Efficiently quantifying predictive uncertainty in medical images remains a challenge. While Bayesian neural networks (BNN) offer predictive uncertainty, they require substantial computational resources to train. Although Bayesian approximations such as ensembles have shown promise, they still suffer from high training and inference costs. Existing approaches mainly address the costs of BNN inference post-training, with little focus on improving training efficiency and reducing parameter complexity. This study introduces a training procedure for a sparse (partial) Bayesian network. Our method selectively assigns a subset of parameters as Bayesian by assessing their deterministic saliency through gradient sensitivity analysis. The resulting network combines deterministic and Bayesian parameters, exploiting the advantages of both representations to achieve high task-specific performance and minimize predictive uncertainty.
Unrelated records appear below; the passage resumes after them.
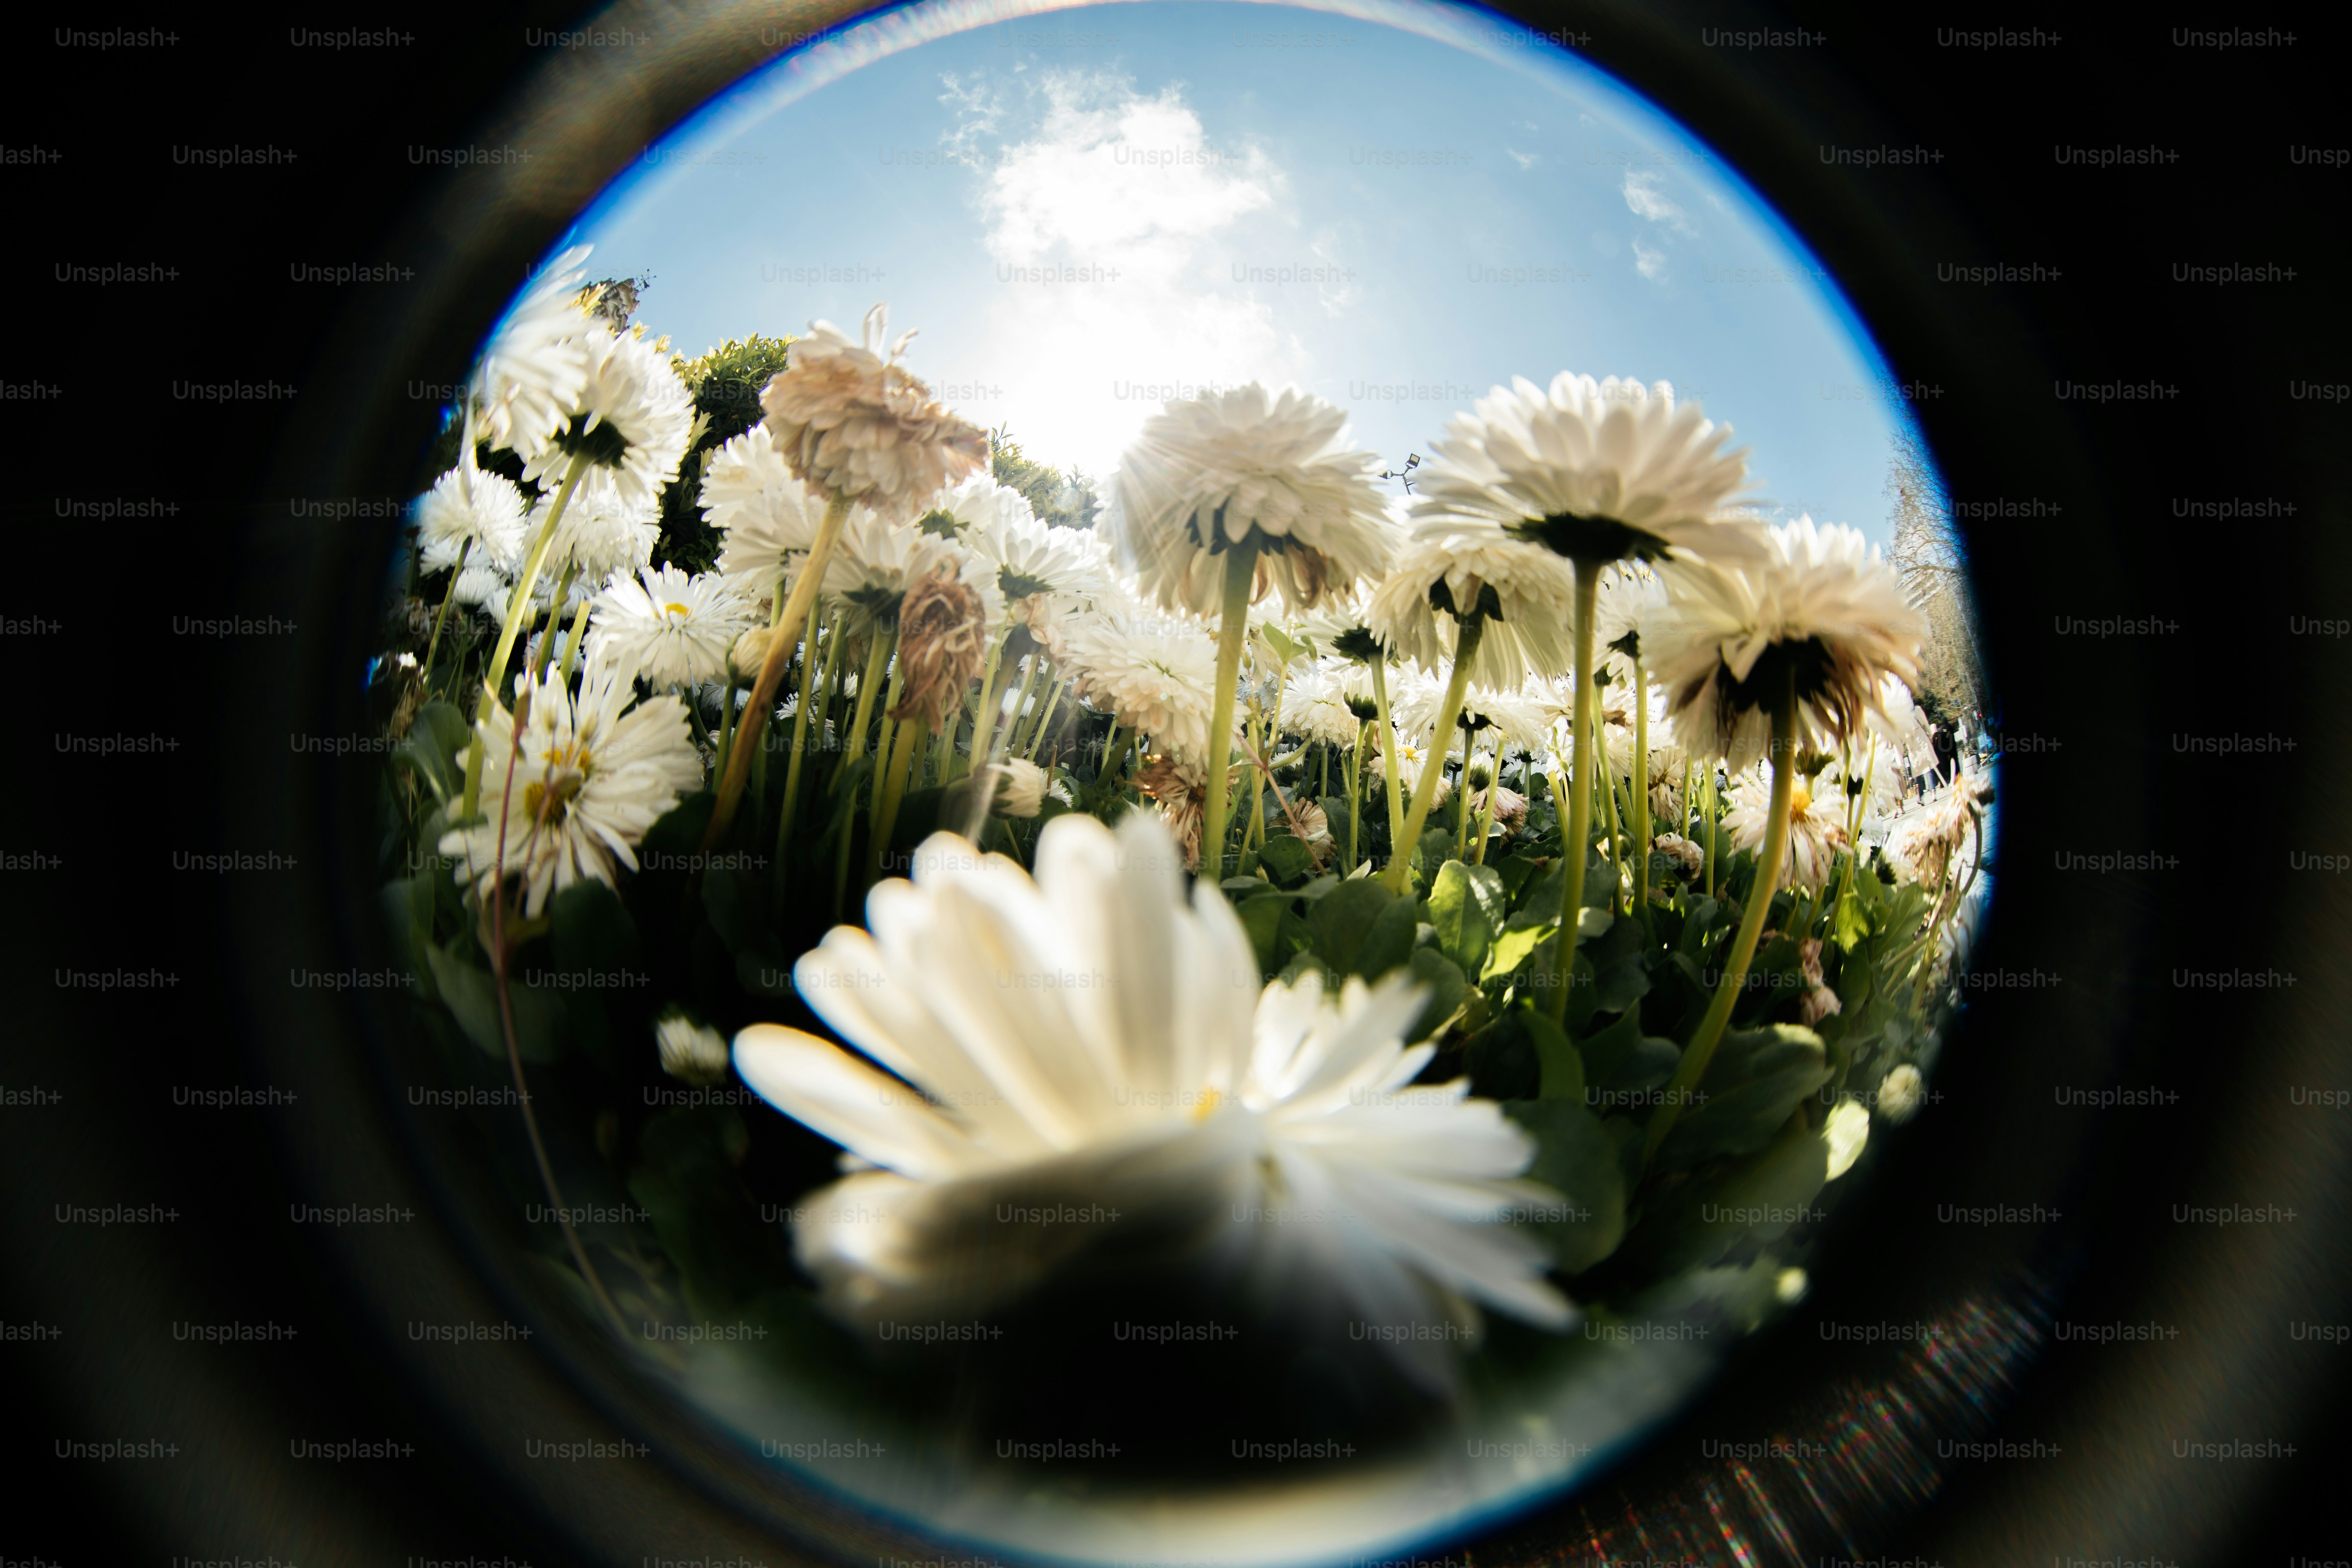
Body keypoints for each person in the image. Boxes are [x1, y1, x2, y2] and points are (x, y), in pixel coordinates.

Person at [1930, 722, 1957, 793]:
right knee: (1948, 768)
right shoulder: (1940, 735)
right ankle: (1952, 781)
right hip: (1944, 755)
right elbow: (1946, 744)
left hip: (1937, 757)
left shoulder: (1932, 739)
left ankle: (1943, 784)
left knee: (1941, 771)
Demonstrated on multi-label ChestMNIST for classification and ISIC, LIDC-IDRI for segmentation, our approach achieves competitive performance and predictive uncertainty estimation by reducing Bayesian parameters by over 95\%, significantly reducing computational expenses compared to fully Bayesian and ensemble methods.
Paper Structure (15 sections, 1 equation, 4 figures, 1 table)

This paper contains 15 sections, 1 equation, 4 figures, 1 table.

Figures (4)

  • Figure 1: Various model implementations of deterministic (a), Bayesian (b), partial Bayesian (c, d), where black connections are deterministic, and red are probabilistic (Bayesian). Partial Bayesian models can be implemented in two distinct approaches, (c) where a single or multiple layers can be set as Bayesian, or sparse approach (d) where a selected number of connections can be Bayesian. (b $\rightarrow$ d arranged from highest to lowest number of Bayesian parameters).
  • Figure 2: Our proposed training of sparse (partial) Bayesian network. Step 1: Train a deterministic model by minimizing the negative log likelihood $\mathcal{L}(y, y_{gt})$ where the parameters are represented as point estimates. Step 2: Perform a gradient-based sensitivity analysis, denoted as $\nabla \theta$, and identify the Topk connections corresponding to the highest gradients (in red). Step 3: Train a sparse (partial) Bayesian model with the Topk connections as Bayesian parameters and the remaining network as deterministic by minimizing the Evidence Lower Bound (ELBO) loss $\mathcal{L}(y, y_{gt})+\beta \cdot KL\left(p_b(\theta), q_b(\theta)\right)$, where $p_b(\theta)$ and $q_b(\theta)$ are the prior and posterior distributions for the $\theta_b$ Bayesian parameters.
  • Figure 3: Segmentation samples for 5-member ensemble, 1% partial Bayesian, and fully Bayesian models with input image on the far left. Predictions mask overlays show true positive (green), false positive (blue), and false negative (red). The uncertainty map is the entropy of the output probability, showing regions of high (red) and low (blue) uncertainty. (b) LIDC-IDRI includes inter-rater variability (2nd column). Our partial 1% is at par with ensembles at a lower cost. (Zoom in for a better view of the details.)
  • Figure 4: Performance comparison of partial Bayesian models with $r_{bayes}=$ (1%, 5%, 10%, 20%, 40%, 80%), 5-member ensembles, and fully Bayesian models for classification and segmentation tasks. Mid-line is the median metric value. Shaded area indicates the 25-75% interquartile range. Test Error is computed as $(1-\text{accuracy/Dice/IoU})$.